Dad | Writer | Farmer | Tech Guy
Howdy, I’m J. Scott—tech guy, part-time coder. More importantly, I’m a dad, a never-ending gig. And I write about morality and ethics using fairy tales (The Dark Harp and Reaper), entrepreneurship drama (The Day Life Breaks), and kids playing baseball while angels and devils watch from above (Knights of Legend). Those in my stories often make poor choices. And try to overcome impossible odds. Sometimes, they manage. Other times, they don’t. Yes, life is a journey.
Tech Industry
I can’t remember how old I was, but my parents gave the world’s greatest Christmas gift. A Tandy computer. This was the golden age of personal computing with Commodore, Apple, and IBM vying for business and consumer’s hearts. This computer changed the course of what I wanted to do in life. I coded. Wrote stories. Played cutting-age sprite games. Really, I could do anything with these new fangled boxes, which have far less computing power than most phones we have in our pockets. Microsoft wanted a computer in every home. Apple upped the ante by putting a small brick in our jean’s pockets.
The industry always had this hacker, mostly hopeful, vibe; I truly believe you can do anything with a keyboard. Often, I lose myself here, typing away for hours building, or writing, who knows what. And I’ve had the pleasure of doing that for the past 30 plus years, working at large enterprises and start-ups. I’ve been fortunate to run the gauntlet. That being said, the industry is at a cross roads; our AI overlords have to show leanness by cutting. If Big Tech can’t use AI to offset, how can another industry, focused on energy, or consumer products, or automobiles, do the same?
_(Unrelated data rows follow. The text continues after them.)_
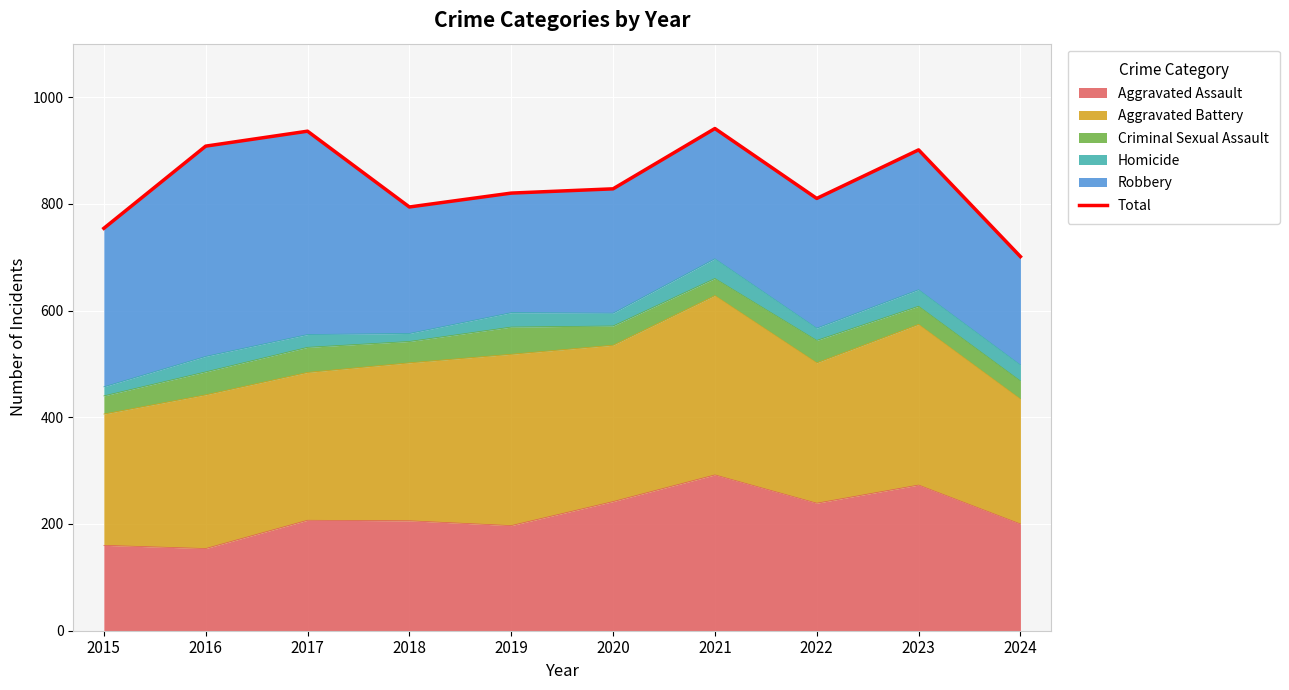

Reading left to right, transcribe all the data shown in this chart.

2015=754	2016=908	2017=936	2018=794	2019=820	2020=828	2021=941	2022=810	2023=901	2024=701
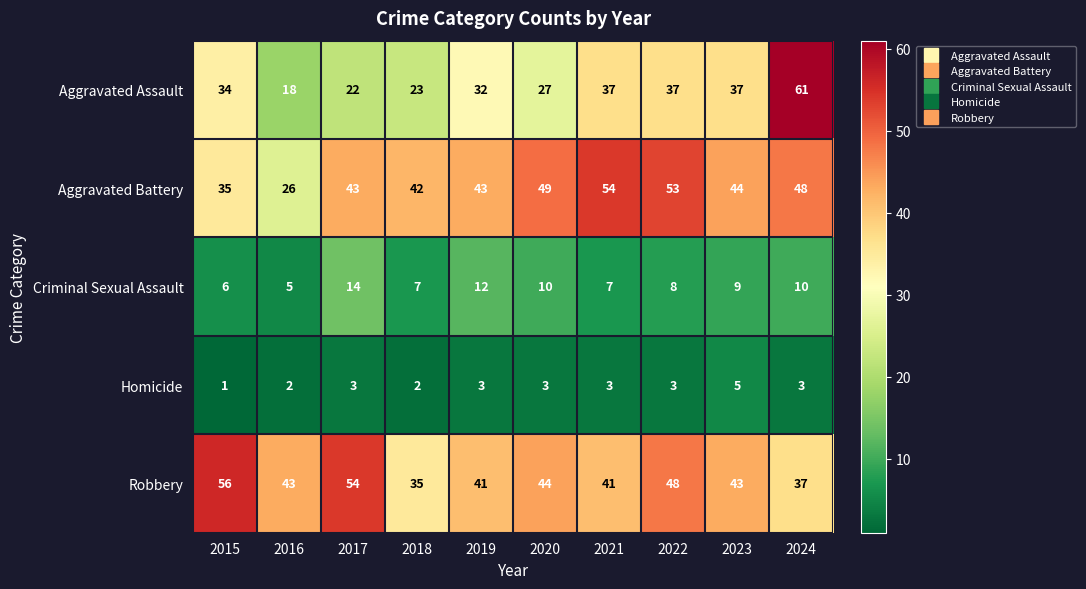

The value of Criminal Sexual Assault at 2024 is 10. True or false?

True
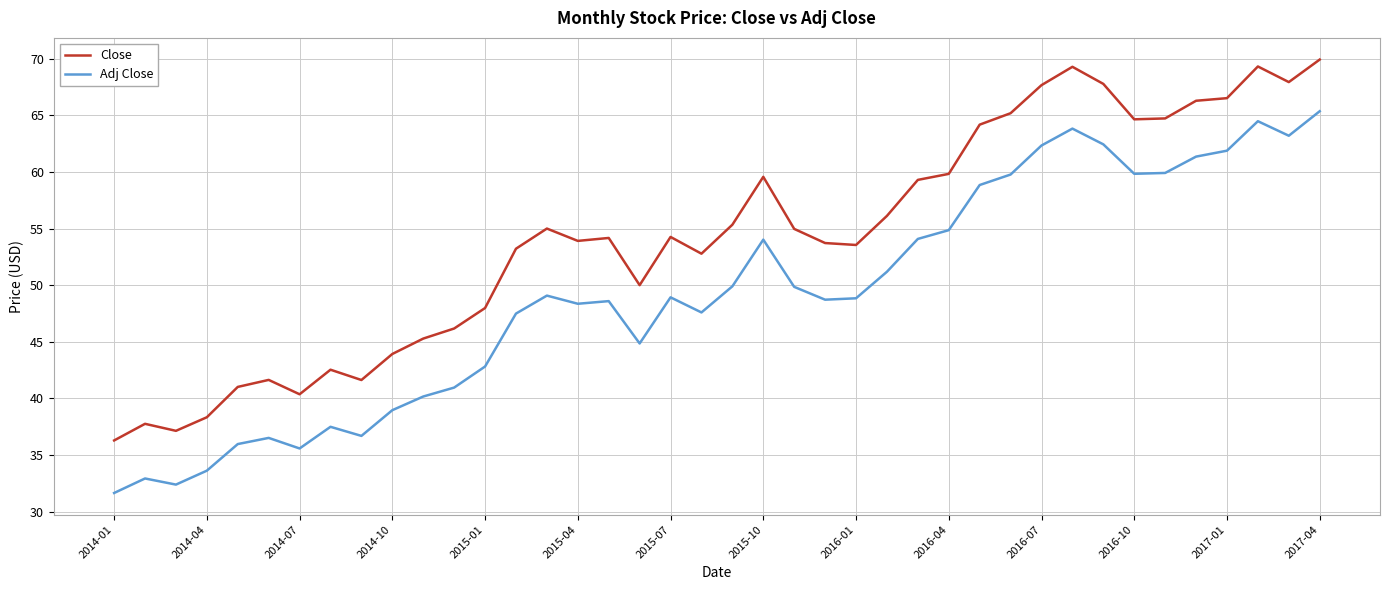

In Adj Close, how many points are lower than both neighbors (excluding endpoints)?

9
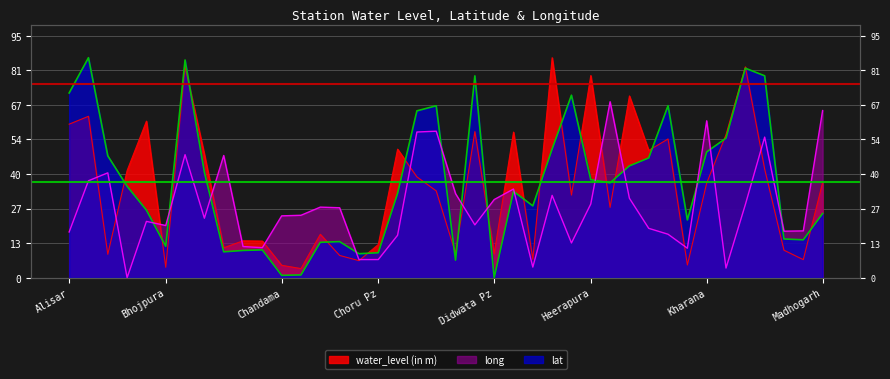

The value of water_level (in m) at Madhogarh is 37.4. True or false?

True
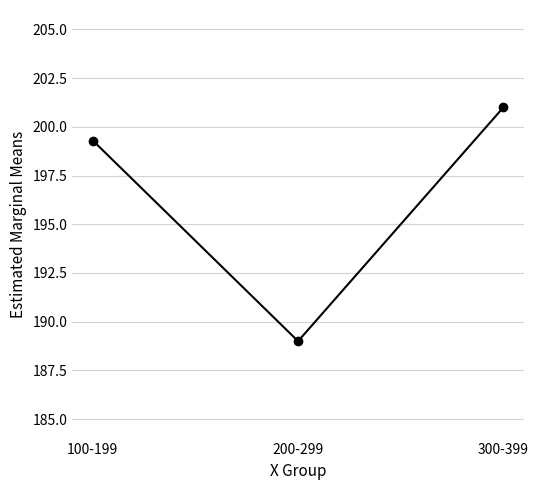

What is the difference between the values at 100-199 and 200-299?

10.3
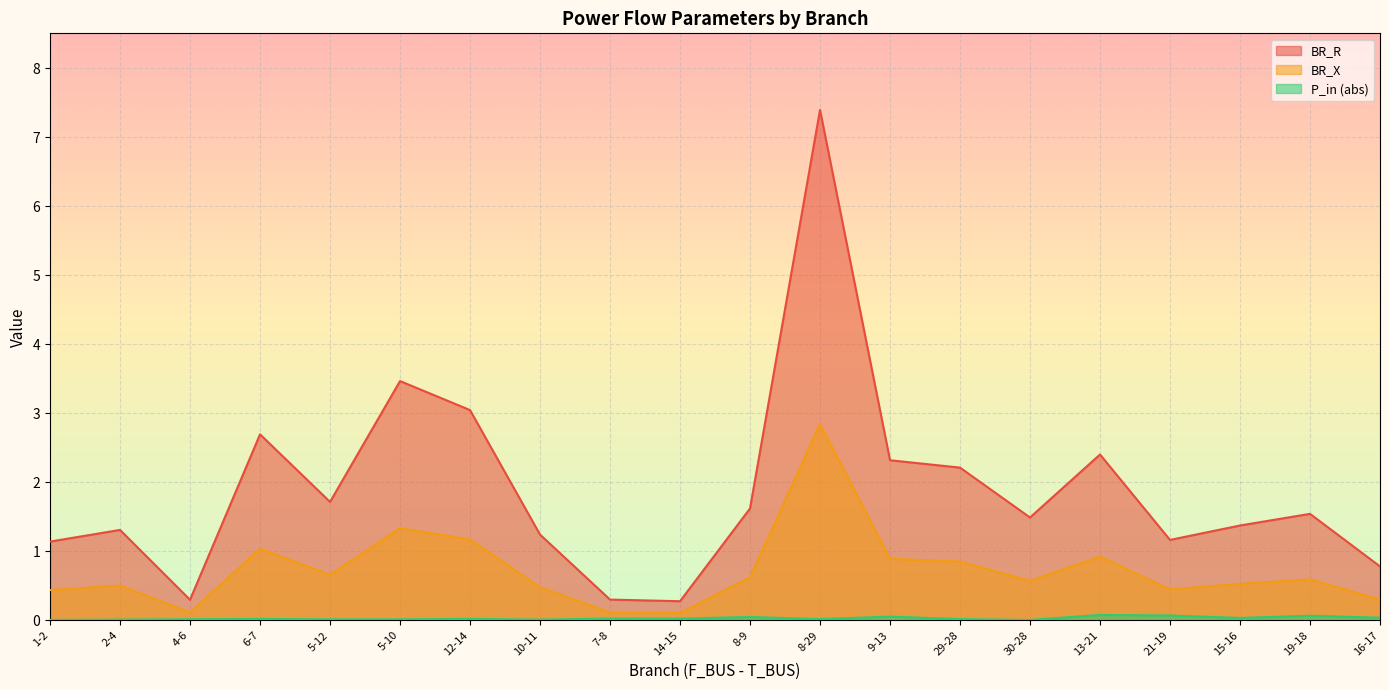

What are all the series names shown in the legend?

BR_R, BR_X, P_in (abs)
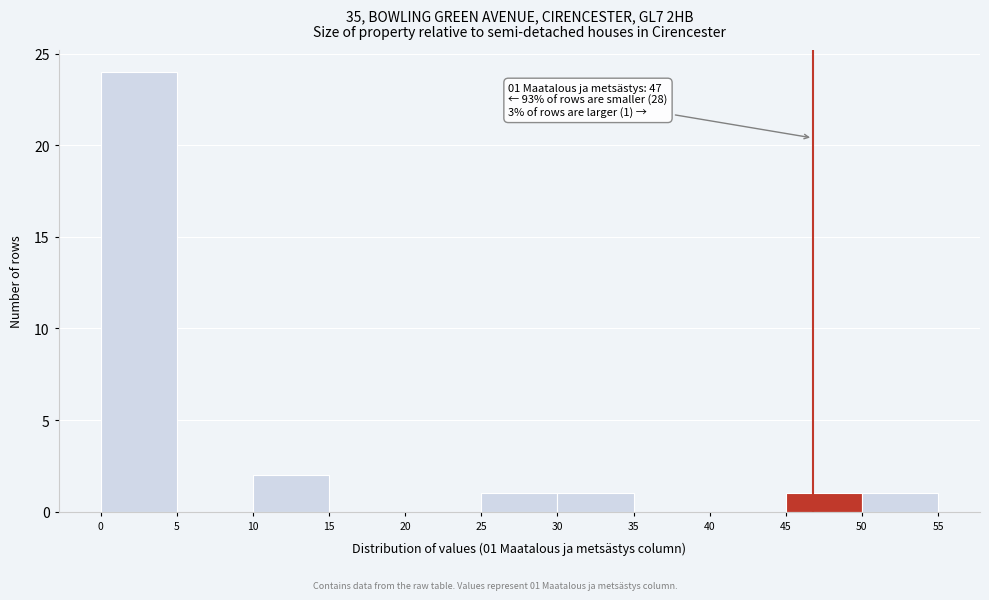

Over which range of the x-axis is the bar tallest?

0 to 5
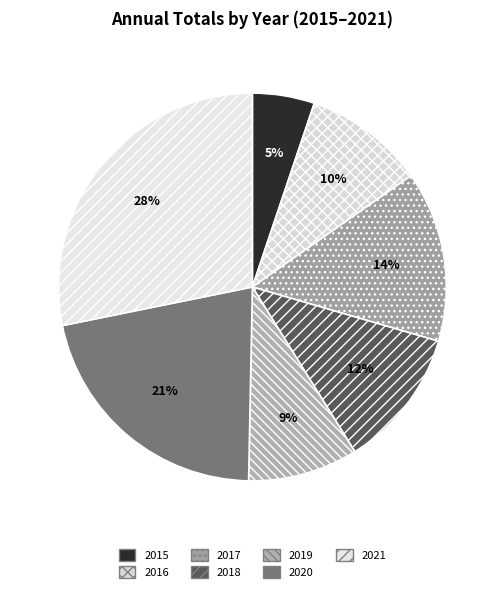

What percentage is NOT represented by 2020?

78.5%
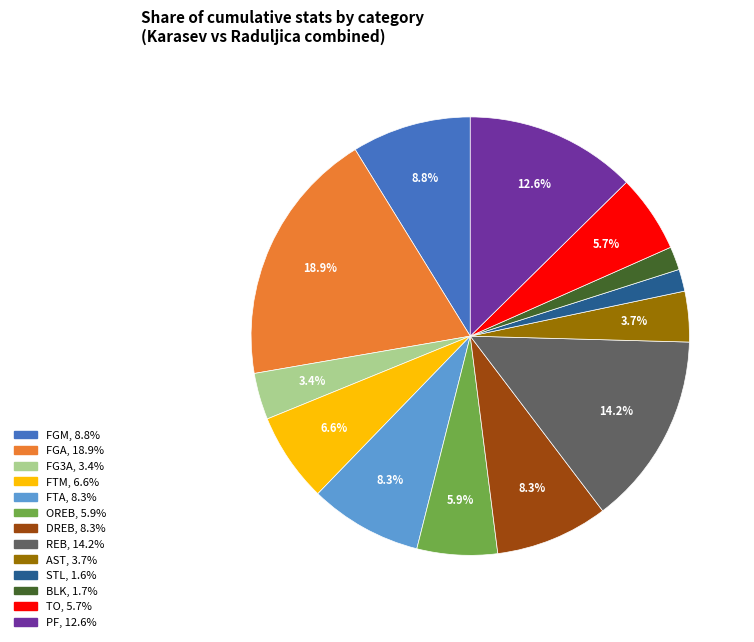

Is there a majority slice in this chart?

No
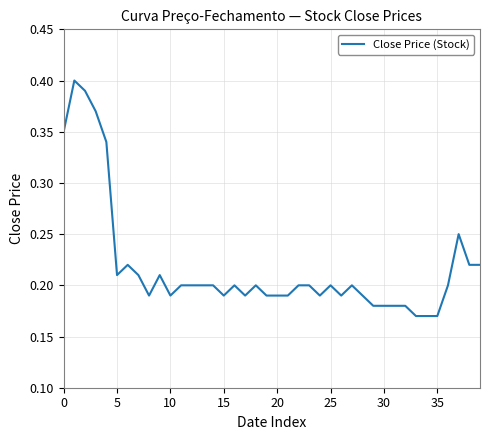

How many lines are shown in the chart?

1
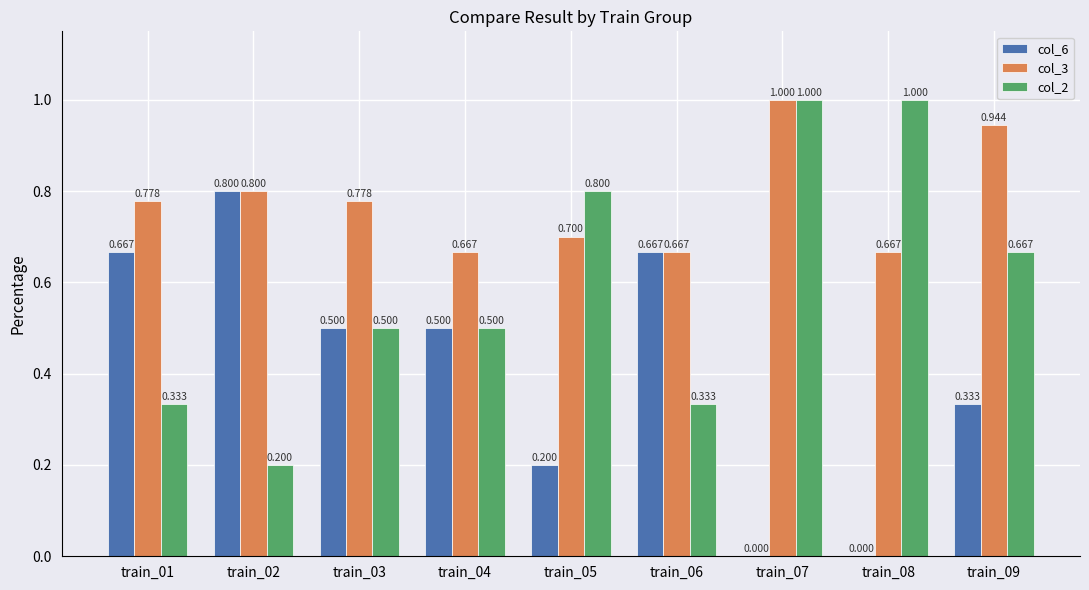

Is the value of col_6 at train_08 greater than the value of col_3 at train_04?

No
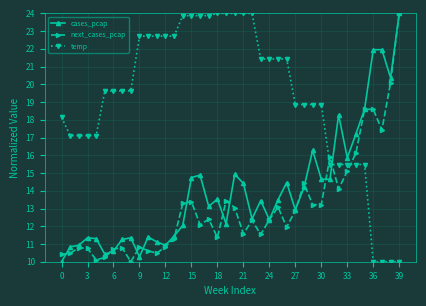

True or false: next_cases_pcap has more than 2 points higher than both neighbors.

True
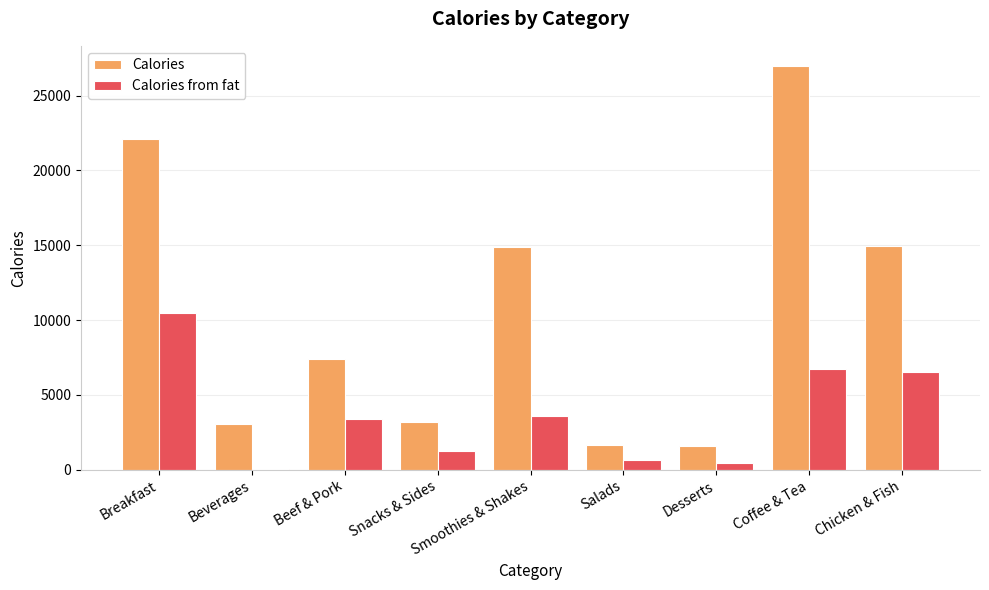

What is the difference between the Calories from fat values at Salads and Coffee & Tea?

6105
Yet, ethics matter in this world.
I don’t mean to quote Spiderman comic books, but with great power comes great responsibility. I’m not sure we’re living our best ideals with how we are going about these changes. I do remain hopeful because the employees in these organizations can still make a stand, holding on to those values I remember when the world was at my fingertips. They won’t disappoint me.
On Writing
It’s both an itch and curse. I published my first novel, Knights of Legend, under my name after eight years of work in 2012. The hardest part might not have been the writing. To think, 500 words per day translates to 180,000 words a year–the length of two full two-length novels. For Knights, most of the time I spent in the editing process, there were twelve drafts, maybe more. This was a long road. And I have many people to thank, including friends, family, college professors, and an editor who trimmed about 50,000 words out of the book. This book is lean and mean.
But in the end, compared to the writing process, the confidence of putting yourself out there is the hardest part of the work. Since then, I’ve kept up the habit finishing the Dark Harp. A tale of a King, Queen, Dark Wizard, and two magical instruments that changed the Kingdom of Silver Throne. The Day Life Breaks. A cursed parable about life and work. And Reaper. A retelling of a classic Grimm Fairy Tale.
I also journal, write articles, and keep a newsletter (do yourself a favor and subscribe). And I have a few new projects in the works. There is joy in writing; keep it going.
A Certain Style
I write about time—how we spend it, waste it, and occasionally make the most of it. My top subjects? Books I’ve read, work I’ve done, years that mattered, and days worth remembering. I’m drawn to the intersection of thinking and doing, finding patterns in my own self-inflicted chaos, and using what I’ve learned to build something better. My articles cluster around eight themes based on my machine learning algorithms: life and philosophy, business and productivity, writing and craft, history and speeches, pop culture and nostalgia, technology and ethics, sports and competition, and music. But mostly, I write about what makes things good, border-line great, and how ordinary people chase excellence in their corner of the world.
My style?
Short sentences. Clear ideas. Accessible language. I ask questions to keep you engaged, write with a hesitant conviction, and believe the best stories come from showing up, doing the work, and paying attention to small details and finding what matters. Over 300 plus articles later, I’m still figuring it out.
Scope Creep
There are days I decide to tinker with other projects—I almost burnt the house down with an over-sized electromagnet. My wife made me abandon the forthcoming fusor project, but I’ll get back to it one day. My side hustles of late revolve around coding, which is just writing in another form. My go to language is currently Python, but I tinker with popular web formats (anything that starts with the letter ‘c’ remains a chore). But note, I only do this to finish a task, not to be an accomplished programmer so there remains a certain sloppiness in places. And over-engineering in others.
Anything Else?
Yeah, I still believe in the American Dream despite the naysayers, that baseball is the National Pastime, great speeches are history’s time capsule, and that telling stories remains an important part of our culture. Onward.